19th century, 20th century, books, dreams, historical fantasy

Lair of Dreams and the American Dream (Spoilers)

Just as I was starting school at the end of August, Libba Bray’s long-awaited Lair of Dreams hit shelves. It’s no secret that I’m a huge fan of pretty much anything she writes, and The Diviners, a sprawling historical thriller set in the 1920s, set my expectations high for her new series. Luckily, Lair of Dreams delivers, delving into fascinating side characters and exploring themes of injustice and yes, dreams, with a truly epic sweep.

Warning: spoilers ahead!

I reread The Diviners just before starting Lair of Dreams, and I’m glad I did. The sequel spares little time for a recap, plunging immediately into a new mystery that suggests a wider threat than the serial murders of the first book. Now that Evie O’Neill has revealed her object-reading powers to the press, all of New York City has gone crazy for the Diviners. Everyone’s claiming to have a supernatural power (including a truly awful Tin Pan Alley impresario, who earns his living “sensing” hit songs) except for the other Diviners, who are trying to keep their powers secret. There’s Sam Lloyd, searching for the truth about Project Buffalo as he struggles to keep his Jewish background under wraps; Theta Knight, running from a past that’s quickly catching up with her; Harlem poet Memphis Campbell, trying to deepen his romance with Theta as he grapples with his ability to heal…and then there’s Henry DuBois and Ling Chan, the real stars of Lair of Dreams.

Henry and Ling can both walk in dreams, and when Henry discovers that Ling’s presence intensifies his dreaming, he insists that he help her find his lost love. They stumble upon a beautiful and fascinating world in their dreams, and the more they explore, the harder it is to enjoy life in the real world. Irish-Chinese Ling befriends a girl named Wai-Mae, bound for America to meet her arranged husband, and the two form an attachment deeper than anything Ling’s ever hoped for. But a malevolent sleeping sickness is spreading through New York’s residents, and the more the Diviners try to ignore it, the stronger it becomes.

This is a beautiful book, full of Bray’s signature lush language that makes 1920s New York come alive. She captures the glamor of the jazz clubs and the endless parties, where bright young things tried to forget about the tragedies of World War I, and she delves into darkness, as well, as New Yorkers blame the Chinese for the sleeping sickness and turn against them. And it’s a big book, too, one about dreamers and the American dream and the terrible consequences of dreams deferred and corrupted.

Right from the beginning, the book introduces the danger of dreams. The men who first fall under the spell of the sleeping sickness dream of their futures, those promised successes so many immigrants hoped for when they came to America. Those dreams lure them past the point of no return until there’s no waking up. More succumb to the sickness, and it’s not until the Diviners work together that Ling realizes Wai-Mae traveled to America over fifty years ago. The girl she’s fallen for in dreams was duped by fake matchmakers, who lured immigrant girls to the States and forced them into prostitution. Wai-Mae, dead for years after seeing her dreams destroyed, is the real force behind the sleeping sickness. Her dreams draw in sleepers and kill them, just as her own dream of a better life killed her.

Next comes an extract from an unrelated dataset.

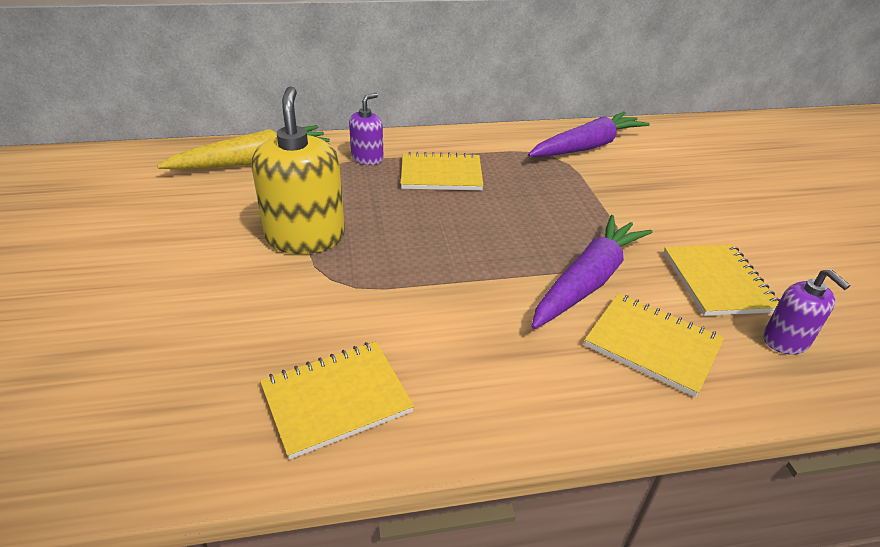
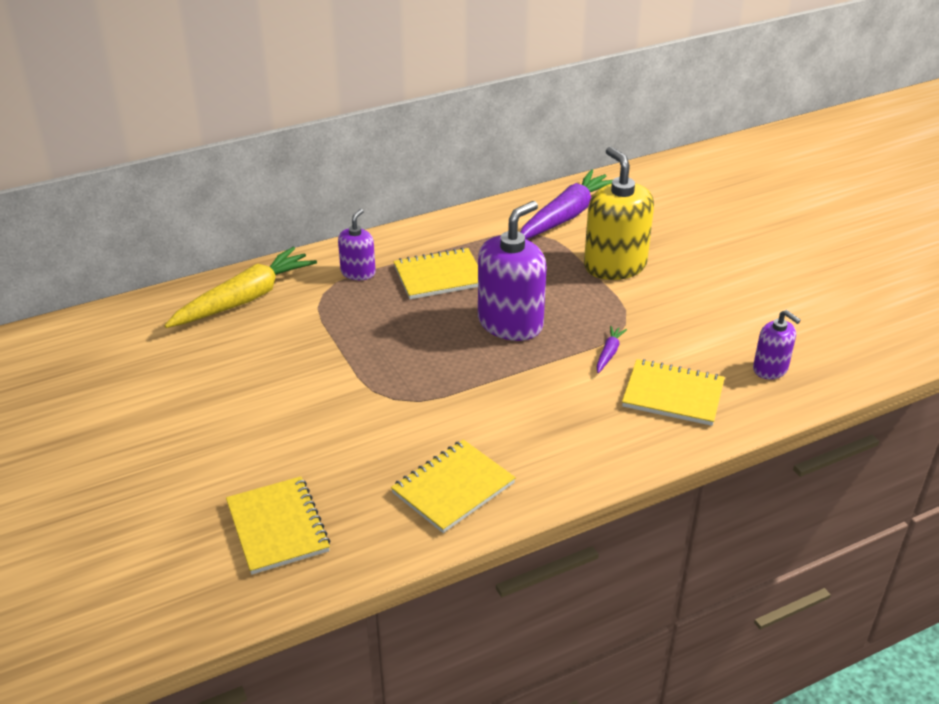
camera: 15 degrees left, 0 degrees up
yellow soap dispenser [252,86,345,254] -> yellow soap dispenser moved to [584,147,654,280]
purple carrot [531,215,652,329] -> purple carrot [596,326,627,373], size x0.42
yellow notebook [664,244,780,316] -> yellow notebook moved to [226,476,330,575]
none -> purple soap dispenser [478,201,547,341]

It’s a stunning conclusion, one that uses fantasy to illuminate some real tragedies of American history. Many immigrants to the States in the 19th and early 20th centuries placed their trust in agencies they’d heard about second- or third-hand, leaving them vulnerable to scam artists. Chinese immigration to the United States (before the Chinese Exclusion Act of 1882) mainly consisted of men hoping to earn money to send back to their families, which created a society of bachelors. While some Americans set up lucrative agencies to bring Chinese women over as future wives, others created malicious systems intending to enslave immigrant girls, like the one Wai-Mae is unwittingly drawn into. In Bray’s capable hands, what was a heartbreaking historical tragedy becomes larger than life with the infusion of fantasy, as Wai-Mae’s dreams, fueled by her anger, nearly take down the Diviners.

And yet, the dreamers keep dreaming. In many ways, America is a country built on dreams – of a better future, a better government, a better way of life – and I’m certain Bray will carry this theme through with her next book. She ends the book by drawing back to sweep over the entire country:

In the scab-tough oil fields of Oklahoma, giant iron derricks peck wounds into the ground. Oil gushes from the broken land like a promise, a baptism in crude hope, fuel for the engines of the nation’s desires. The roughnecks bathe in the sudden shower, and though they will never see its riches, never reap the harvest of its black gold, they celebrate as if it could be theirs at any time – a birthright promised to them, the right to life, liberty, and the pursuit of happiness, a race run in perpetuity.

Americans will always dream – it’s written into the fabric of the country. But whether they’ll see the fruits of those dreams is another story entirely.